Purveyor of Tall Tales.

The Paris Incident

At the sister’s recent nuptials The Paris Incident came up again and a number of people asked what happened. As funny as the incident was in retrospect telling the same story numerous times got old kind of quickly so for those who haven’t heard it. Here is the tale in its gory detail.

Note – No pigeons, French or otherwise, were harmed in the course of this post.

Paris was great but not without incident, it’s me after all and so no trip is drama free. We were in Paris for 2 days and so we went to the Eiffel tower on day one via a long walk from near the station down to Notre-dame then along the Seine. Very nice and the weather was beautiful. The queues were long (over an hour) so we just took some photos from the bottom but then we were accosted by beggars where upon, and quite randomly, G’s drink was stolen by a gypsy. I’m not making this up.

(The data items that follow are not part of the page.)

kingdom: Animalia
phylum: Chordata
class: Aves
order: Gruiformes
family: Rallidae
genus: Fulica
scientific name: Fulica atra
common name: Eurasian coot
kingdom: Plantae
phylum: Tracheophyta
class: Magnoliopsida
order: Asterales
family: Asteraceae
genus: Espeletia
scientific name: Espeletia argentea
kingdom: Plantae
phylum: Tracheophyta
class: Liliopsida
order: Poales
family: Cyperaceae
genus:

The next day we went to the Louvre which was fantastic, I really enjoyed it and we had an amazing meal in the Louvre Grand. We then (having walked to the Louvre via a different route) headed back to the hotel via the Seine intending to have dinner at one of the brasseries on the way.

Fate it seems had other ideas.

As we crossed the road near Rue St Martins a Pigeon, and there’s no nice way to put this, shat on me, another more accurate way to say it would be to say it shat all over me – on my head, t-shirt, chin, arm – I’m not kidding it was like I was aerially bombarded by every pigeon in Paris.

But wait there’s more…

Having cleaned up utilising the small number of tissues we had and then having to use my T-shirt to finish the job we were still very near the Seine and quite a way from the hotel. I had to walk – topless – through Paris in broad daylight. To make matters worse or in retrospect funnier our hotel was located in the centre of the Parisian gay district, G swears I got “checked out” a couple of times but I suspect she’s just trying to make me feel better.

So that was Paris. I may go back some day. Honest.